Selected passage:

....

- Born: Moisés Bruno dos Santos Gregório February 10, 1926 Rio de Janeiro, Brazil
- Died: October 26, 1993 (aged 67) São José do Rio Preto, Brazil
- Occupation: Actor

= Tião Macalé (comedian) =

Brazilian comedian

Moisés Bruno dos Santos Gregório (February 10, 1926 - October 26, 1993) known artistically as Tião Macalé, was a Brazilian comedian.

He was born in Rio de Janeiro. He is known in Brazil for his role of supporting character in the Brazilian comedic series Os Trapalhões in the 1980s and early 1990s, and famous for his catchphrase Nojento! (Disgusting!) in the series and TV commercials. He suffered from lung diseases and died in São José do Rio Preto in 1993.

....

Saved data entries
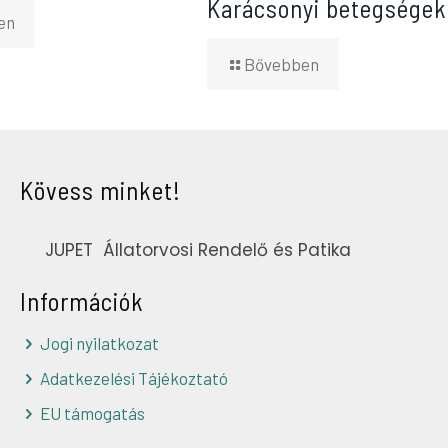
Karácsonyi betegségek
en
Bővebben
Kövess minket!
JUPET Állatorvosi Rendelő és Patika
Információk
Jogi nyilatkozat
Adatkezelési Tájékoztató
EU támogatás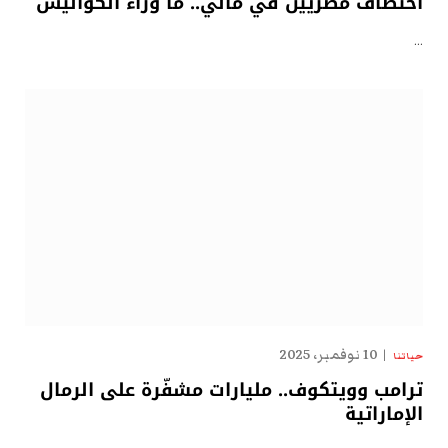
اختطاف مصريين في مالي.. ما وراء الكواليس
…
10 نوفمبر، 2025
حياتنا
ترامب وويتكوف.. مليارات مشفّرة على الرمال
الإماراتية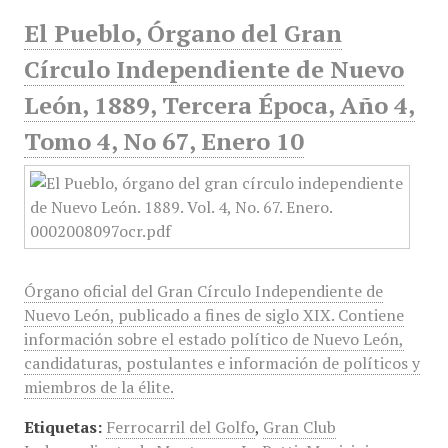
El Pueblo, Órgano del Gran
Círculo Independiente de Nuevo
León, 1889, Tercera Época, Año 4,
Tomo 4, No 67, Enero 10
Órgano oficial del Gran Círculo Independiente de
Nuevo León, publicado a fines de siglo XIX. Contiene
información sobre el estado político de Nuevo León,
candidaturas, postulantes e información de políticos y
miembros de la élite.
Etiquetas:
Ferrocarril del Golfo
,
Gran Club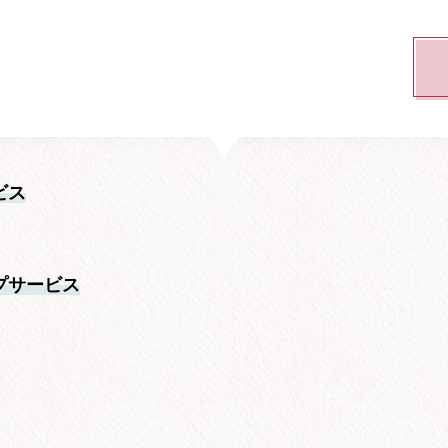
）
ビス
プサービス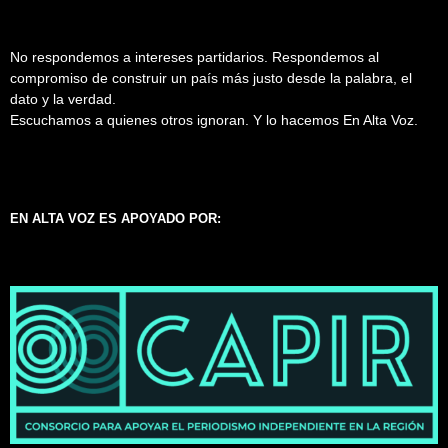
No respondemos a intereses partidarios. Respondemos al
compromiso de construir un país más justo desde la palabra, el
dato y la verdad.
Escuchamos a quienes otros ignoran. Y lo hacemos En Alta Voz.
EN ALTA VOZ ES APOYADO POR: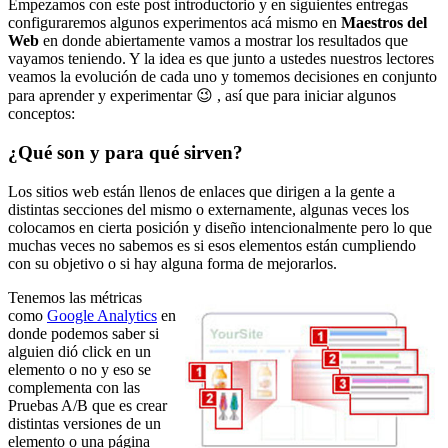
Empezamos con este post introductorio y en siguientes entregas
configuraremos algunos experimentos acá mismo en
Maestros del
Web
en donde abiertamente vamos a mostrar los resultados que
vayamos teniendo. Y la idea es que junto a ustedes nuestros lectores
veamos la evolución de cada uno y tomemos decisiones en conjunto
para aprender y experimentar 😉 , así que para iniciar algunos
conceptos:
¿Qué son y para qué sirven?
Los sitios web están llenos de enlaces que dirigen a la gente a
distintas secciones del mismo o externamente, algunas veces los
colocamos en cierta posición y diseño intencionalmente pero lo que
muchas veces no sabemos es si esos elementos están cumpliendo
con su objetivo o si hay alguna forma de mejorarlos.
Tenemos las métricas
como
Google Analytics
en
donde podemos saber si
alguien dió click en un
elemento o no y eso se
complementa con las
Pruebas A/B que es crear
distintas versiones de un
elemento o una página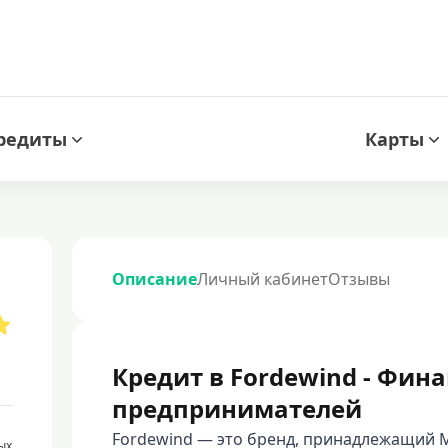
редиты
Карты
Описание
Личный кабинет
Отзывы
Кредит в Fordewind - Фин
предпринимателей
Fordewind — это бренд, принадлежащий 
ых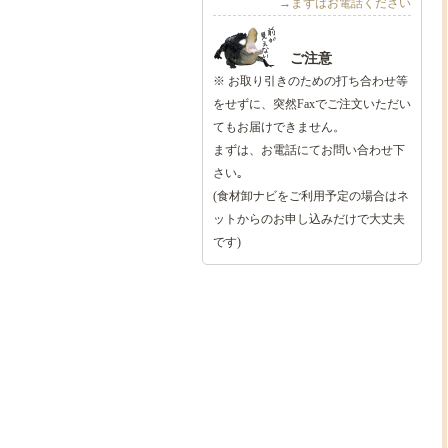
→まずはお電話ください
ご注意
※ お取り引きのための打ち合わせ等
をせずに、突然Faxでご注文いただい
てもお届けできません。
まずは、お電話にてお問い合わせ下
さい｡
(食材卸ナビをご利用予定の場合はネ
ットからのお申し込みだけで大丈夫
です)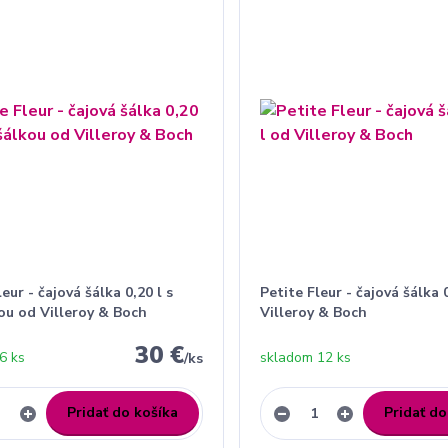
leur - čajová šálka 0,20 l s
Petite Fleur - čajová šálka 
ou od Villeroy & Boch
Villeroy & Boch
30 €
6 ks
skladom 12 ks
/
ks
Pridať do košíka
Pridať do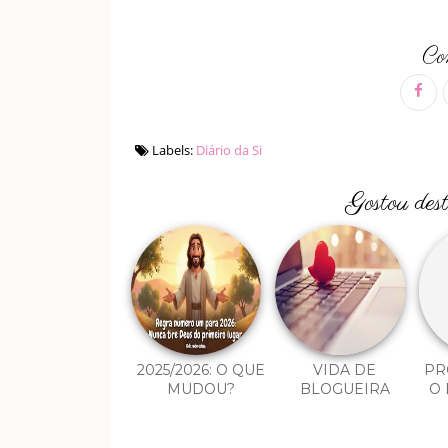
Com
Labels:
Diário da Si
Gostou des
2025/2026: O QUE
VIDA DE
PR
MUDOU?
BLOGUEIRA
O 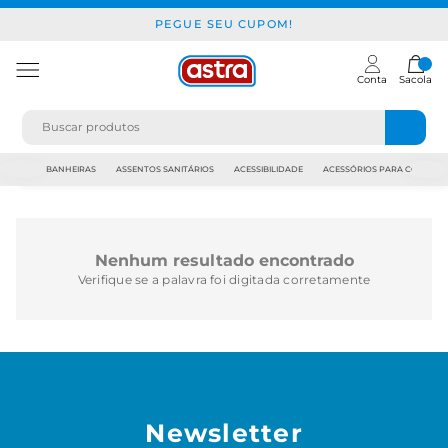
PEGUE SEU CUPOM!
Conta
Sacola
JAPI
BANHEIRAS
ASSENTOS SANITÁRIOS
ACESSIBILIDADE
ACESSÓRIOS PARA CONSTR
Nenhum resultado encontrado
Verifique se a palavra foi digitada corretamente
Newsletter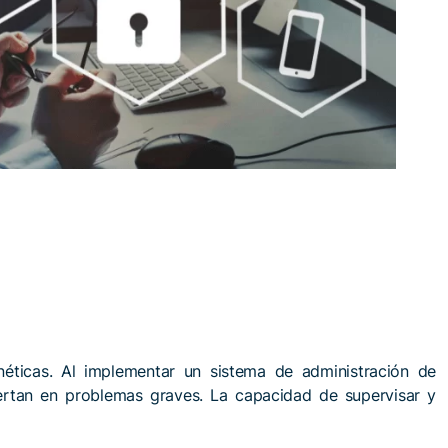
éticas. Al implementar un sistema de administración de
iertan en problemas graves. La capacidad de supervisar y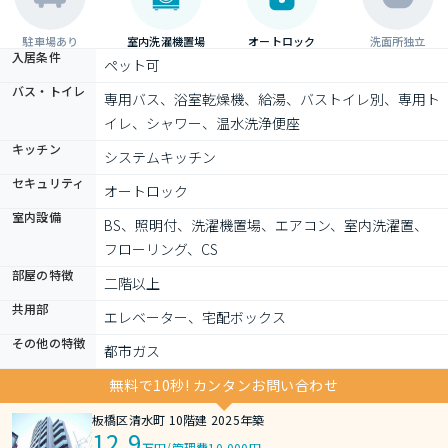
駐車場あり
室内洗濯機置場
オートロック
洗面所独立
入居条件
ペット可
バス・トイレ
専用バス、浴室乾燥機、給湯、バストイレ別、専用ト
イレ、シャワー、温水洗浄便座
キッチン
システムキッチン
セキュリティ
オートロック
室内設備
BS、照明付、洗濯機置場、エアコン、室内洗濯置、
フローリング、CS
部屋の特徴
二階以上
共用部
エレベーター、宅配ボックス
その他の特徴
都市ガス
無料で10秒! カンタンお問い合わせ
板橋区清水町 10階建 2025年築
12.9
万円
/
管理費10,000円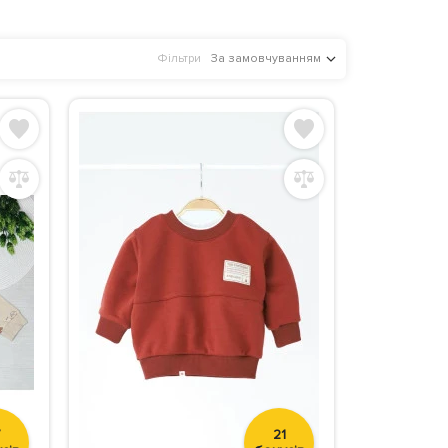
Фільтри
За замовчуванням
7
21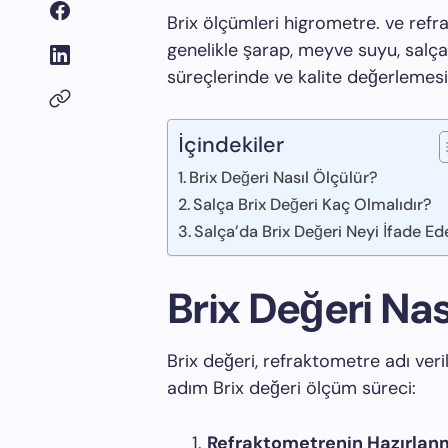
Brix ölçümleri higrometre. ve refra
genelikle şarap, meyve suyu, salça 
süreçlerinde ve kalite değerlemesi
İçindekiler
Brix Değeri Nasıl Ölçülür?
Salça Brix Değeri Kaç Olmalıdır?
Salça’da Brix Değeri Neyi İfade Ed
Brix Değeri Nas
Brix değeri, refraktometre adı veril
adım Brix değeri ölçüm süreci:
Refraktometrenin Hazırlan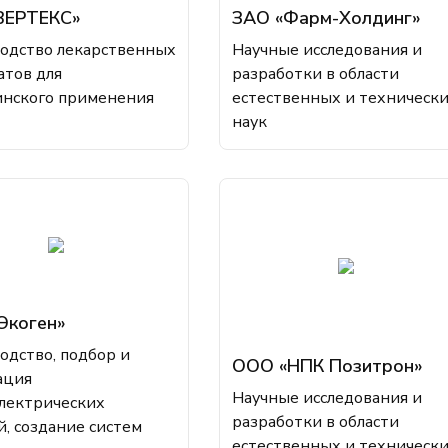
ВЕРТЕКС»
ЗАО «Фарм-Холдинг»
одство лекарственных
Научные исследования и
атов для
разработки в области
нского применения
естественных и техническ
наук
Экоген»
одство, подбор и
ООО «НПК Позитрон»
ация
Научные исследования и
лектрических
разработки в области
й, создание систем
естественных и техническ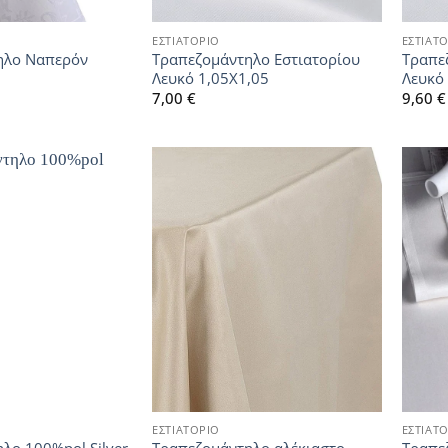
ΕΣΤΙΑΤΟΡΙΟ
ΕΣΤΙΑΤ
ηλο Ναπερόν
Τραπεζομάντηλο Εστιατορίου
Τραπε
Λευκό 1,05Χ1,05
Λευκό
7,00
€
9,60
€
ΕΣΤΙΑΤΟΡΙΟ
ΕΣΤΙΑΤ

....

Exercise goal: Return the part of the Tião Macalé biography starting with "Moisés Bruno dos Santos Gregório (February" and going on through "Preto in 1993.", copied exactly.

Exercise solution:
Moisés Bruno dos Santos Gregório (February 10, 1926 - October 26, 1993) known artistically as Tião Macalé, was a Brazilian comedian.

He was born in Rio de Janeiro. He is known in Brazil for his role of supporting character in the Brazilian comedic series Os Trapalhões in the 1980s and early 1990s, and famous for his catchphrase Nojento! (Disgusting!) in the series and TV commercials. He suffered from lung diseases and died in São José do Rio Preto in 1993.